Visit Angelica Williams-Rice’s Facebook page and you’ll find an abundance of “selfie” photographs, pictures documenting her weight-loss progress, healthy dinners she’s made or her children’s achievements. She doesn’t post them for shock value or praise, but because she wants to send her friends positivity through her images.
“I love taking selfies. Half of the pictures I take I don’t even put on Facebook,” said Williams-Rice. “I want to show people how to take negativity and flip it into something positive.”
Williams-Rice said nurturing her self-esteem began in her youth with positive affirmations from her mother, Victoria Williams. Following her mother’s death and her own divorce, Williams-Rice sought the help of a life coach to revive her self-esteem.
“I tend to focus on good things versus the bad. Like Louise Hay says, ‘you are what you think,’” said Williams-Rice. “I look at the laws of attraction. I want positive things to come my way so I have to speak positive things out into the air.”
When Williams-Rice is feeling down, she prays and tells herself positive declarations such as “I am loved,” “I am beautiful,” “I am more than a conqueror,” and “I can do all things through Christ who strengthens me.”
These aren’t empty phrases Williams-Rice repeats to herself. She’s seen the results of intentionally practicing high self-esteem.
“If you look at old pictures of me then and pictures of me now, you can tell I’m more confident. At one point in my life, I cared a lot about what people said, especially church people.
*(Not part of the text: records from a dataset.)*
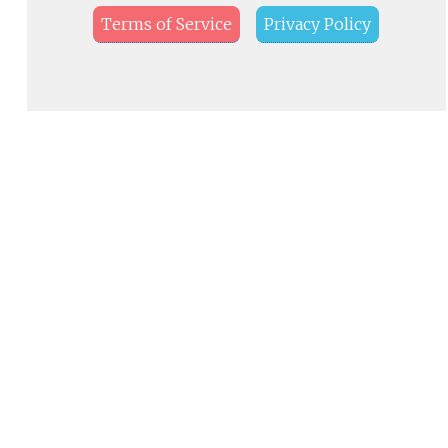
Terms of Service
Privacy Policy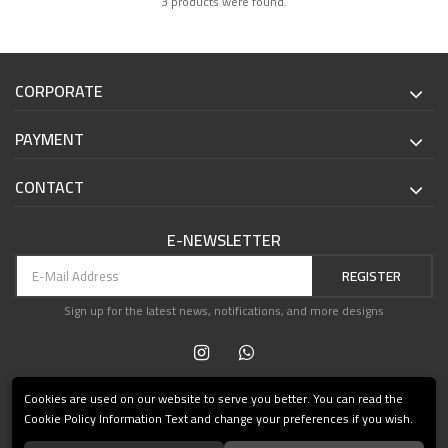
3 products were found.
CORPORATE
PAYMENT
CONTACT
E-NEWSLETTER
REGISTER
Sign up for the latest news, notifications, and more designs
Cookies are used on our website to serve you better. You can read the
Cookie Policy Information Text and change your preferences if you wish.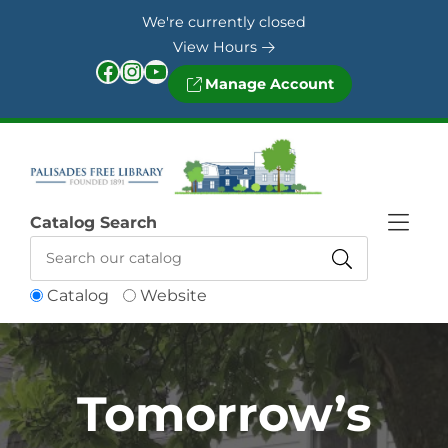
Skip to Menu
Skip to Content
Skip to Footer
We're currently closed
View Hours
Facebook
Instagram
YouTube
Manage Account
Catalog Search
Catalog
Website
Tomorrow’s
Eventually I came to the realization, ‘I’m me.’ I’m more comfortable in my own skin now,” she said.
In addition to spreading the love on Facebook, Williams-Rice ensures a positive sense of self within her four children. She knows they’re not going to be perfect, but strives to mother “wonderful children.”
“This has been a huge spiritual journey to get to where I am,” said Williams-Rice.
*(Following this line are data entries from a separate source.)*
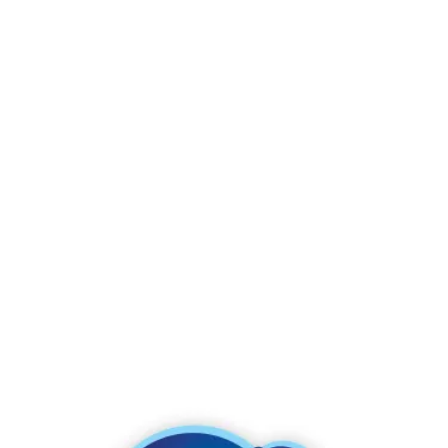
See for yourself why Charmin Ultra Gentle Mega Roll
delivers a soothing and gentle clean.
Product Details & Features
Roto-Rooter approved,
Click to see our
guarantee here
1 Charmin Mega Roll = 4 Charmin Regular Rolls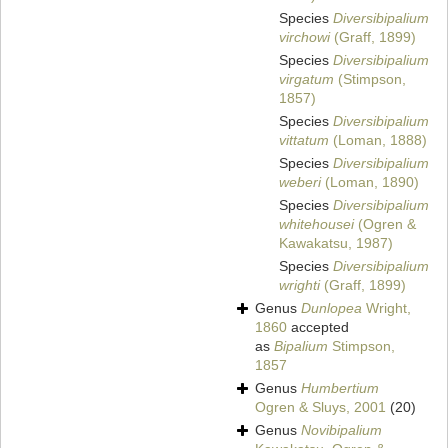
Species
Diversibipalium
virchowi
(Graff, 1899)
Species
Diversibipalium
virgatum
(Stimpson,
1857)
Species
Diversibipalium
vittatum
(Loman, 1888)
Species
Diversibipalium
weberi
(Loman, 1890)
Species
Diversibipalium
whitehousei
(Ogren &
Kawakatsu, 1987)
Species
Diversibipalium
wrighti
(Graff, 1899)
Genus
Dunlopea
Wright,
1860
accepted
as
Bipalium
Stimpson,
1857
Genus
Humbertium
Ogren & Sluys, 2001
(20)
Genus
Novibipalium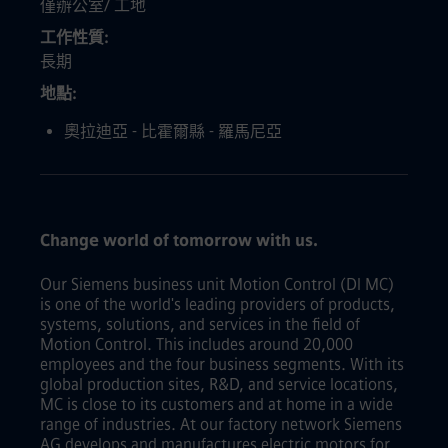
僅辦公室/ 工地
工作性質
長期
地點
奧拉迪亞 - 比霍爾縣 - 羅馬尼亞
Change world of tomorrow with us.
Our Siemens business unit Motion Control (DI MC)
is one of the world's leading providers of products,
systems, solutions, and services in the field of
Motion Control. This includes around 20,000
employees and the four business segments. With its
global production sites, R&D, and service locations,
MC is close to its customers and at home in a wide
range of industries. At our factory network Siemens
AG develops and manufactures electric motors for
Joan Breiner, vice president of the National Association for Self Esteem said like Williams-Rice, people with high self-esteem share one thing in common.
“They have the ability to navigate life’s ups and downs. They think they deserve to be happy – they have an expectation of satisfaction,” said Breiner.
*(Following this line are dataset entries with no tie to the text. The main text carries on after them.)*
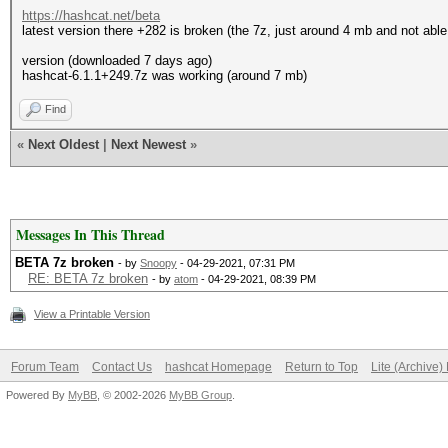
https://hashcat.net/beta
latest version there +282 is broken (the 7z, just around 4 mb and not able
version (downloaded 7 days ago)
hashcat-6.1.1+249.7z was working (around 7 mb)
Find
«
Next Oldest
|
Next Newest
»
Messages In This Thread
BETA 7z broken
- by
Snoopy
- 04-29-2021, 07:31 PM
RE: BETA 7z broken
- by
atom
- 04-29-2021, 08:39 PM
View a Printable Version
Forum Team
Contact Us
hashcat Homepage
Return to Top
Lite (Archive
Powered By
MyBB
, © 2002-2026
MyBB Group
.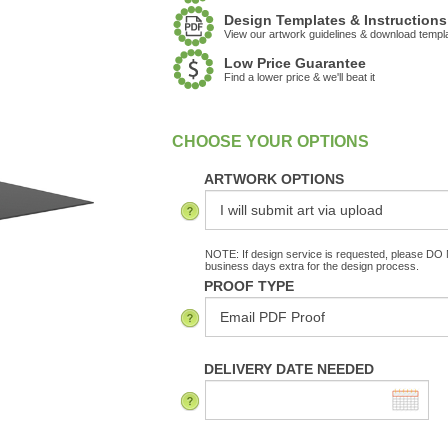
Design Templates & Instructions
View our artwork guidelines & download templ
Low Price Guarantee
Find a lower price & we'll beat it
:
In Stock
ARTWORK OPTIONS
NOTE: If design service is requested, please DO N
business days extra for the design process.
PROOF TYPE
DELIVERY DATE NEEDED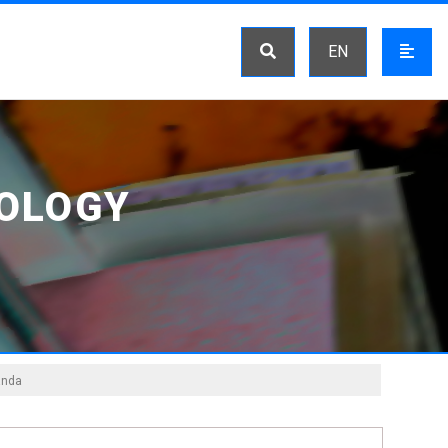
EN
OLOGY
anda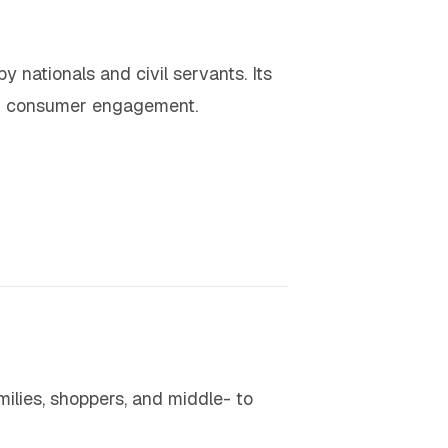
by nationals and civil servants. Its
 and consumer engagement.
ilies, shoppers, and middle- to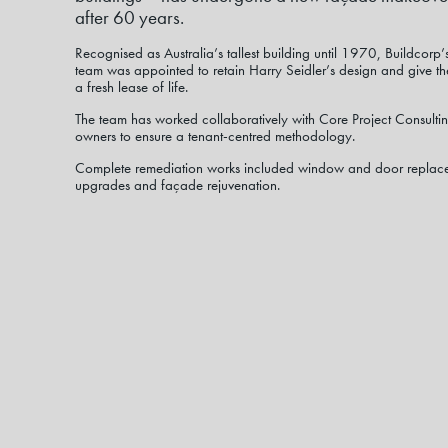
after 60 years.
Recognised as Australia’s tallest building until 1970, Buildcor
team was appointed to retain Harry Seidler’s design and give the
a fresh lease of life.
The team has worked collaboratively with Core Project Consultin
owners to ensure a tenant-centred methodology.
Complete remediation works included window and door replace
upgrades and façade rejuvenation.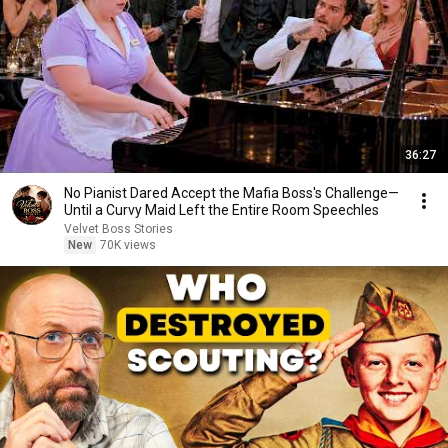
36:27
No Pianist Dared Accept the Mafia Boss's Challenge—
Until a Curvy Maid Left the Entire Room Speechles
Velvet Boss Stories
New
70K views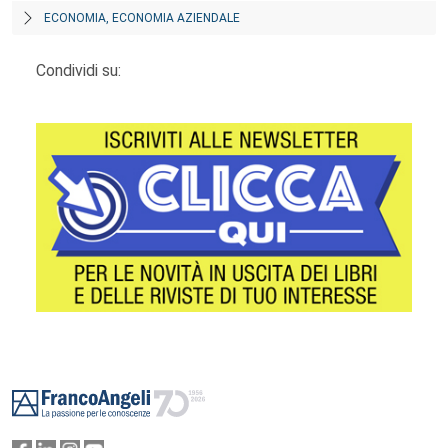
ECONOMIA, ECONOMIA AZIENDALE
Condividi su:
Footer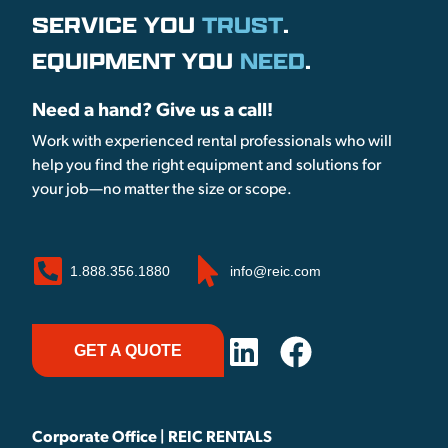
SERVICE YOU
TRUST
.
EQUIPMENT YOU
NEED
.
Need a hand? Give us a call!
Work with experienced rental professionals who will
help you find the right equipment and solutions for
your job—no matter the size or scope.
1.888.356.1880
info@reic.com
GET A QUOTE
Corporate Office | REIC RENTALS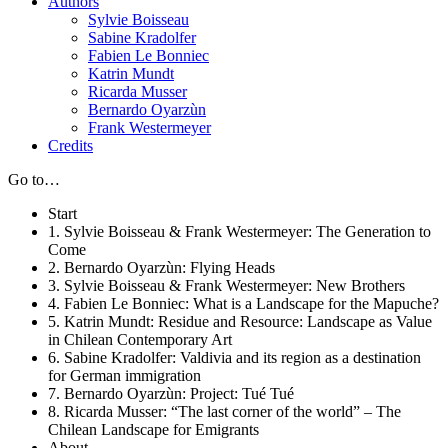
Authors
Sylvie Boisseau
Sabine Kradolfer
Fabien Le Bonniec
Katrin Mundt
Ricarda Musser
Bernardo Oyarzùn
Frank Westermeyer
Credits
Go to…
Start
1. Sylvie Boisseau & Frank Westermeyer: The Generation to
Come
2. Bernardo Oyarzùn: Flying Heads
3. Sylvie Boisseau & Frank Westermeyer: New Brothers
4. Fabien Le Bonniec: What is a Landscape for the Mapuche?
5. Katrin Mundt: Residue and Resource: Landscape as Value
in Chilean Contemporary Art
6. Sabine Kradolfer: Valdivia and its region as a destination
for German immigration
7. Bernardo Oyarzùn: Project: Tué Tué
8. Ricarda Musser: “The last corner of the world” – The
Chilean Landscape for Emigrants
About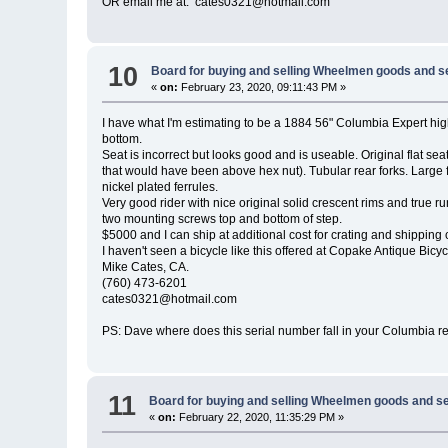
OR email me at: cates0321@hotmail.com
10
Board for buying and selling Wheelmen goods and s
«
on:
February 23, 2020, 09:11:43 PM »
I have what I'm estimating to be a 1884 56" Columbia Expert high 
bottom.
Seat is incorrect but looks good and is useable. Original flat se
that would have been above hex nut). Tubular rear forks. Large f
nickel plated ferrules.
Very good rider with nice original solid crescent rims and true
two mounting screws top and bottom of step.
$5000 and I can ship at additional cost for crating and shipping 
I haven't seen a bicycle like this offered at Copake Antique Bicy
Mike Cates, CA.
(760) 473-6201
cates0321@hotmail.com
PS: Dave where does this serial number fall in your Columbia rec
11
Board for buying and selling Wheelmen goods and se
«
on:
February 22, 2020, 11:35:29 PM »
She said on the contrary, people with low self-esteem don’t believe happiness is possible for them; think they are unworthy of happiness; and believe life will not work out for them. They also let others’ opinions drive their self-worth and over time, can become comfortable in their misery.
Turn on the TV, open a magazine or read social media and it may appear that society is full of self-loving people. Joel Davis, personal and professional development coach at the Coaching Cabin located in Indianapolis’ Broad Ripple area, said people shouldn’t confuse ego with self-love, adding that society has gotten good at the pretense of self-love.
“You may see individuals project themselves as confident and have high self esteem, but underneath, that is not always the case. People pretend to be happy at work, happy in relationships, pretend to be interested in things. We’re good at faking it and at some point, it collapses and comes out,” said Davis.
Due in part to the violence communities are facing, Pastor Claude Robinson, senior pastor of Greater Northwest Baptist Church, believes people are out of touch with the concept of love period.
“It goes back to the home. Kids aren’t being taught at home how to love. But the Bible tells us to ‘train up a child in the way he should go and when he’s old, he won’t depart from it,’” said Robinson.
Breiner knows there are individuals who have internalized negative messages they’ve received from family, relationships or society. However, she strongly believes boosting one’s self-esteem can be developed and begins with changing one’s mind.
“High self-esteem is a choice. Choose thoughts that support your wellbeing. Every time you do that you reinforce that muscle that says ‘I value myself,’” said Breiner.
Positive thinking isn’t easy, especially if low self-esteem is deep seeded, but Breiner said boosting one’s love of self is certainly possible.
“You cannot do it unless you are ready to decide to make a different choice,” said Breiner.
She also suggests practicing meditation and intentionally thinking about one’s successes each day.
“It could be as simple as brushing your teeth before bed even though you were extremely tired. When you start to make simple choices that support your wellbeing you build on that,” said Breiner.
Williams-Rice said she oftentimes tells people to affirm themselves aloud.
“Every day, look in the mirror and tell yourself you are beautiful and you are loved at least seven times. If you have to say it more than that, then say it,” said Williams-Rice.
Davis said individuals have the capacity to love themselves and finding and nurturing that self-love isn’t a “one size fits all” kind of practice. He suggests letting go of falsehoods we believe about ourselves; finding a healthy way to become better individuals; and working at it daily.